Return each line in the items below that contains the string "EDGE", copying every such line in full.

> [DATA FOR THE TASK]
------------
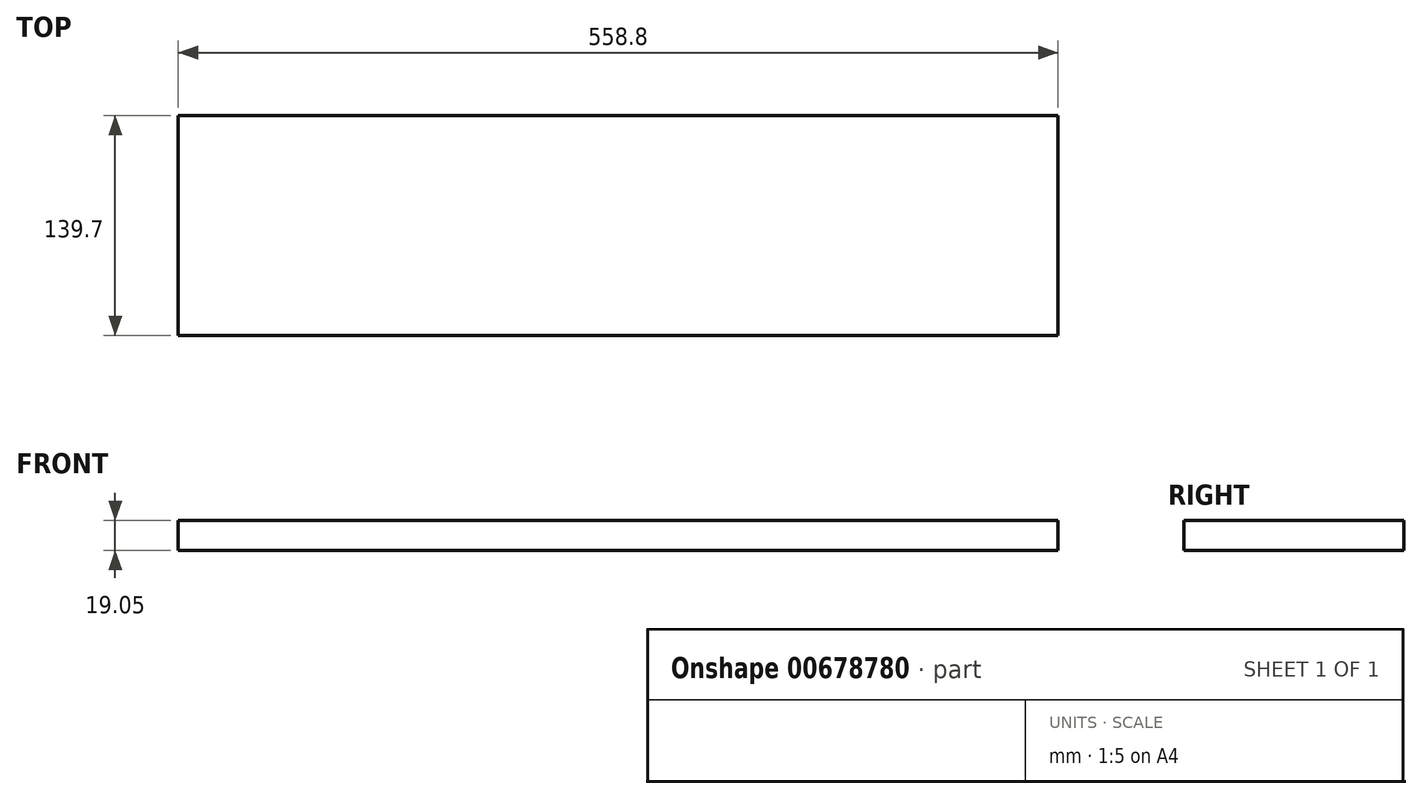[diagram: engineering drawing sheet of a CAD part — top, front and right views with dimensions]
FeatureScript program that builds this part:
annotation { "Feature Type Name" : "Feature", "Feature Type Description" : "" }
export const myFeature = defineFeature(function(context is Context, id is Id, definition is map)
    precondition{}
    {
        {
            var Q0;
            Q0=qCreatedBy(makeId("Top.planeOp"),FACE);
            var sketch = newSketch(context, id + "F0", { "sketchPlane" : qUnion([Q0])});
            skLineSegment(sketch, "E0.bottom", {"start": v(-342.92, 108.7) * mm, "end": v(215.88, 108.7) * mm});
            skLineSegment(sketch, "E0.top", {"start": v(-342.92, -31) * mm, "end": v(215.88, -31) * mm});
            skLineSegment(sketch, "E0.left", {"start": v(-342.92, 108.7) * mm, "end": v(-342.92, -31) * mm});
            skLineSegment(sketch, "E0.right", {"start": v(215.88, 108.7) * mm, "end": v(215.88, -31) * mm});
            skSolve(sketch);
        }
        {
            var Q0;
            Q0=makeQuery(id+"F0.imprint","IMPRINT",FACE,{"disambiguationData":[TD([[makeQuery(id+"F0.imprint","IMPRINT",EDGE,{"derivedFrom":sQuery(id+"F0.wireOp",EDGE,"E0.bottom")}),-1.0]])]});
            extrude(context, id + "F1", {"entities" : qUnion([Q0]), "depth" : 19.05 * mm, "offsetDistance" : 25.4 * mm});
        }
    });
------------
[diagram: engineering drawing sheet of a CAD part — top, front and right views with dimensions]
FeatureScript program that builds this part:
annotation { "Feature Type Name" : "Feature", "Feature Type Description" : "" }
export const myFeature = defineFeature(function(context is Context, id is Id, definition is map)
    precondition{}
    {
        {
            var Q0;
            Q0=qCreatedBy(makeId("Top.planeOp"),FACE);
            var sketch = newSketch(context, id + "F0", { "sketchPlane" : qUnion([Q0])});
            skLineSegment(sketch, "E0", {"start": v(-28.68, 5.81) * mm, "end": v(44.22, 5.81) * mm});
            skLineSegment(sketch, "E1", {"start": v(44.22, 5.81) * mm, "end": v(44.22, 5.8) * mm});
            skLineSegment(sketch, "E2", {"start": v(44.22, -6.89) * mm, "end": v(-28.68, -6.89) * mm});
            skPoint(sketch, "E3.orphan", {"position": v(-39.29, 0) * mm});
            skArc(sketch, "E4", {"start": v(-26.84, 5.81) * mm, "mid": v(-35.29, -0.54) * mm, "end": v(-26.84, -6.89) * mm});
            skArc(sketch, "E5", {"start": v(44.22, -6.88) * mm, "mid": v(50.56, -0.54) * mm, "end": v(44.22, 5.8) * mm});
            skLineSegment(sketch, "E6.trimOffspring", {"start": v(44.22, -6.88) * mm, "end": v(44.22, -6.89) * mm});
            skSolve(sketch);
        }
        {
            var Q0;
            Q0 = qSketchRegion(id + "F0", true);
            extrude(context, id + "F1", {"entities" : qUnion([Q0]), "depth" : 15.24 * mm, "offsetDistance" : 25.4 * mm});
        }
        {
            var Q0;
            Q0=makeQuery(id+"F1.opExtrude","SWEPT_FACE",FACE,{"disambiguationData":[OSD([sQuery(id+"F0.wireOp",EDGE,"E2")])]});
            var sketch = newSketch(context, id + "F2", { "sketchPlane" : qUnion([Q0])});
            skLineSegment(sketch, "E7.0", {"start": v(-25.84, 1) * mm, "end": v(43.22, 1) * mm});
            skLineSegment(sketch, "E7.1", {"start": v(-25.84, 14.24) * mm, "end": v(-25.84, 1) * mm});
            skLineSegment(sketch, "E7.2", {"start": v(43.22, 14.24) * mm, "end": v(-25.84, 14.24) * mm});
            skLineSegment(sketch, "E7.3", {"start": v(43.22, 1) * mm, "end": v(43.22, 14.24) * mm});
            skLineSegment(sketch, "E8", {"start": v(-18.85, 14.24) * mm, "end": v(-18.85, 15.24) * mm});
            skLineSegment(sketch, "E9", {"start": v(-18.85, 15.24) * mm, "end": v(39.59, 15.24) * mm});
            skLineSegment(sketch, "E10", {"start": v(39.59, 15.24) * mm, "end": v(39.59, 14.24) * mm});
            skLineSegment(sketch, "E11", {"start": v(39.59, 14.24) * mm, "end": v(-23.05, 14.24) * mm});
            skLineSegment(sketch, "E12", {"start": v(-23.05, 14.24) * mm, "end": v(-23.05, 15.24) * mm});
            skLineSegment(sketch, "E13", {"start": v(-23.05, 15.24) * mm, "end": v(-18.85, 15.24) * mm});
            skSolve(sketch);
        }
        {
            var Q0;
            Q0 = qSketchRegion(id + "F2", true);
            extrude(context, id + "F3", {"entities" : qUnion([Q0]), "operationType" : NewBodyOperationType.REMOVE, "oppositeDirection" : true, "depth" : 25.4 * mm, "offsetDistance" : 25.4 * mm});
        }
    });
------------
> [FULL RESPONSE]
            Q0=makeQuery(id+"F0.imprint","IMPRINT",FACE,{"disambiguationData":[TD([[makeQuery(id+"F0.imprint","IMPRINT",EDGE,{"derivedFrom":sQuery(id+"F0.wireOp",EDGE,"E0.bottom")}),-1.0]])]});
            Q0=makeQuery(id+"F1.opExtrude","SWEPT_FACE",FACE,{"disambiguationData":[OSD([sQuery(id+"F0.wireOp",EDGE,"E2")])]});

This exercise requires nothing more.